There are several, important limitations to our study. First, although our sample size is one of the largest to date, it is still insufficient to detect weak association (i.e. OR < 1.6). Most irrefutable disease-susceptibility variants identified so far have allelic ORs between 1.1 and 1.5 [45]. Hence, our study could be under-powered. Second, although the 43 candidate genes were carefully chosen, recent ‘hypothesis-free’ genome-wide association studies of complex disease have often revealed novel genes that were previously unsuspected [46]. Therefore, due to ignorance of the cause of the disease, we may have missed unsuspected diabetic nephropathy candidate genes. Third, our choice of genetic variation was limited by technical feasibility of our genotyping platform. We did not study copy number variation and SNPs may not be adequate proxies for that [47]. Last, it is possible that we did not adequately address the issue of confounding by population admixture in genetic association. Nevertheless, we did try to minimise population stratification by limiting recruitment to Singaporean Chinese, most of whom are descendants of immigrants from Southern China. Moreover, Q–Q plot did not reveal systematic deviation of test statistic (F) from what was expected, suggesting there was no cryptic relatedness or population stratification (ESM Fig. 2) [48].
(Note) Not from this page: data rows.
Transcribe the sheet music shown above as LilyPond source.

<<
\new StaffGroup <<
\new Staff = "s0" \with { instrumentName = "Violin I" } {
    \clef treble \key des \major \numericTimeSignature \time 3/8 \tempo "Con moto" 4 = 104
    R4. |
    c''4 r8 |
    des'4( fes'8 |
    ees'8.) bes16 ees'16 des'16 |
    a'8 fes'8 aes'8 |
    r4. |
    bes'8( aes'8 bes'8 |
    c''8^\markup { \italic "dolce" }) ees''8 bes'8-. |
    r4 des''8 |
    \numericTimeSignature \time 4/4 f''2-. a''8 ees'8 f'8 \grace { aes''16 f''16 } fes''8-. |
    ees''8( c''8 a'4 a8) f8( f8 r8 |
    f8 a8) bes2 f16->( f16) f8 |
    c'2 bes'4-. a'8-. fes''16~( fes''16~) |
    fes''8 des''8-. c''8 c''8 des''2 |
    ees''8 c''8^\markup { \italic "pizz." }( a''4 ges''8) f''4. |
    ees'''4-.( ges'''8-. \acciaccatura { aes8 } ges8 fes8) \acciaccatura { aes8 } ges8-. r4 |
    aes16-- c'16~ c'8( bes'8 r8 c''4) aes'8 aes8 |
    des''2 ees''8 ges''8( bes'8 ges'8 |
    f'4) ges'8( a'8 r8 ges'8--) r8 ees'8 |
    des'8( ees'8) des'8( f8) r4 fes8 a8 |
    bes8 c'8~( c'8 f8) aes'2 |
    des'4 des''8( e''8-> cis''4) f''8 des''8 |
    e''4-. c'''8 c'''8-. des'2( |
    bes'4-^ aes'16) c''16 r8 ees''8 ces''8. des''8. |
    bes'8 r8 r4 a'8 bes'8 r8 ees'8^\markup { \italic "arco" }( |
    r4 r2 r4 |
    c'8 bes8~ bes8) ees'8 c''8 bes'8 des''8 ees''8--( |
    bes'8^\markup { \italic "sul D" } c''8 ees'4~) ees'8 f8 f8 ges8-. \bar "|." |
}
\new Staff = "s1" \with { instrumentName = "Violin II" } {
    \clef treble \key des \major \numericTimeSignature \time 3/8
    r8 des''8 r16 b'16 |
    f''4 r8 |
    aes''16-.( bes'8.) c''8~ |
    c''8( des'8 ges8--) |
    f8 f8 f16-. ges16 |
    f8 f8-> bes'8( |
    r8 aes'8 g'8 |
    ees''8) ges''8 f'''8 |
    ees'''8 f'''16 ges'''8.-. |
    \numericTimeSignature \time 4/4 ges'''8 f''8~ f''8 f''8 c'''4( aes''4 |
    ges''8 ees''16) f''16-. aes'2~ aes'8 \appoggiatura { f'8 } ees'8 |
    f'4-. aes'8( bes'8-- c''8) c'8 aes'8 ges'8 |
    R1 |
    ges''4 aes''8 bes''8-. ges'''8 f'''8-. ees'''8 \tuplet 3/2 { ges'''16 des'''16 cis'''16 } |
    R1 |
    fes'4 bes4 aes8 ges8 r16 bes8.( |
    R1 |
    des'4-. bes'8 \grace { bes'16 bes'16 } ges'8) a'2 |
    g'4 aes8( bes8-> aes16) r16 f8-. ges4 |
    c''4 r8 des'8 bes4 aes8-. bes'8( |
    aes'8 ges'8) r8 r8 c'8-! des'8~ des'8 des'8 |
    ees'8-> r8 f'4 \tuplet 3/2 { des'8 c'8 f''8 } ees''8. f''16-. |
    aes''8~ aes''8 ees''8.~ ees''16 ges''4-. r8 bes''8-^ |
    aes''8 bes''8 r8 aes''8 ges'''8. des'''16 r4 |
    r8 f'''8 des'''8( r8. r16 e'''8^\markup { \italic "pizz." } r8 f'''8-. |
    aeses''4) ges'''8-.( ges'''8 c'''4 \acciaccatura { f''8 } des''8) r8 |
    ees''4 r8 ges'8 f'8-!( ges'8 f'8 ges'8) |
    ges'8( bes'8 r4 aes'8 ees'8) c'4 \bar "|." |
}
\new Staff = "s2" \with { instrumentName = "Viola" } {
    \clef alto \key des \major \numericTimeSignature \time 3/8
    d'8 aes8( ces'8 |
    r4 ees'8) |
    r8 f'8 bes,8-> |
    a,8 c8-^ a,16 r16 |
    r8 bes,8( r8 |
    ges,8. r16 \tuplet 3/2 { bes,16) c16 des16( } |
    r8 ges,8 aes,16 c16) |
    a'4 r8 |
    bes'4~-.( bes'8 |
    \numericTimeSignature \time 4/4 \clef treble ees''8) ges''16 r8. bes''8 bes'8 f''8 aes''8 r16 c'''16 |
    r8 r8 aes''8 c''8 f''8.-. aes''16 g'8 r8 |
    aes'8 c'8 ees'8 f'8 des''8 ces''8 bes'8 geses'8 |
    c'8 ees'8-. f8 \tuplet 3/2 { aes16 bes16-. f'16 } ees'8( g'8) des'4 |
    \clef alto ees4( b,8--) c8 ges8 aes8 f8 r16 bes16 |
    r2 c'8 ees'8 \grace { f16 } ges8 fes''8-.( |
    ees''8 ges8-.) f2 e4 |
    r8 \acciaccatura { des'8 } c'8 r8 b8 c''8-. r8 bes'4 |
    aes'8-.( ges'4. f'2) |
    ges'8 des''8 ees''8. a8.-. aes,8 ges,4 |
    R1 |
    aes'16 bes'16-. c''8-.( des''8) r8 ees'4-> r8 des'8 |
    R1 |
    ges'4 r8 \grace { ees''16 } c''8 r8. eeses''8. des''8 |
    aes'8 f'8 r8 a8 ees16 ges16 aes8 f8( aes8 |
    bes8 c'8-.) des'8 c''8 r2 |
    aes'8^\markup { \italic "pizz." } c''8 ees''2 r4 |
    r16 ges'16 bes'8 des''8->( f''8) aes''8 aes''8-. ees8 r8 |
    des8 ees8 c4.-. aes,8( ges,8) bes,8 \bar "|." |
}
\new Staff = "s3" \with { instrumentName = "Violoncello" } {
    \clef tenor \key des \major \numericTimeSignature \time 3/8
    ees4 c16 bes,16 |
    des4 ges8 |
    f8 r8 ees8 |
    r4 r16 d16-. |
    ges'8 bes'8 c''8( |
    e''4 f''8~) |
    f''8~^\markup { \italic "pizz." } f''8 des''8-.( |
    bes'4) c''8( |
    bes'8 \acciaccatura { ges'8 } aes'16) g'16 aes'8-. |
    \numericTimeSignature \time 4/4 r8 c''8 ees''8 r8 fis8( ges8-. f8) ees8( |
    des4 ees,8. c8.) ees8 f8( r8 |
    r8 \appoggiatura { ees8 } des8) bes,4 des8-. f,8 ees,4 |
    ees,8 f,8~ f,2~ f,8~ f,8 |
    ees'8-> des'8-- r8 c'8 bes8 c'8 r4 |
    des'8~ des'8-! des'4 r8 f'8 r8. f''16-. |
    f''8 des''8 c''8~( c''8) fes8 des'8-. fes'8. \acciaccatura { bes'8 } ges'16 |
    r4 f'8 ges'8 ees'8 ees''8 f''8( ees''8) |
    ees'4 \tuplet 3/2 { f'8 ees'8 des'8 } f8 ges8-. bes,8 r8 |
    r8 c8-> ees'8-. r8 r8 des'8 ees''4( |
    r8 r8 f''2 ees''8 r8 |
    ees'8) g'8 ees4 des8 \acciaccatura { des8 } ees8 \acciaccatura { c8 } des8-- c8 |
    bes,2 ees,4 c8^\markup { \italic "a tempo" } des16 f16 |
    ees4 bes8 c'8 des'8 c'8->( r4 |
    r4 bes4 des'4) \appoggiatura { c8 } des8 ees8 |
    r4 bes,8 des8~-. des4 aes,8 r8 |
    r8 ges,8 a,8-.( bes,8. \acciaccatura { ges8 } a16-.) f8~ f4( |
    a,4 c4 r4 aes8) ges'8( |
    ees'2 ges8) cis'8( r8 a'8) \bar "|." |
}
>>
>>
In conclusion, our preliminary observations suggest that common haplotypes from NOX4 and endothelin-1 SNP correlated with plasma Cu/Zn SOD and C-terminal pro-endothelin-1 concentrations respectively and might confer diabetic nephropathy susceptibility. Common NOS1 and rare NOX1 variants also revealed suggestive association with diabetic nephropathy. Future studies are needed to validate our preliminary observations.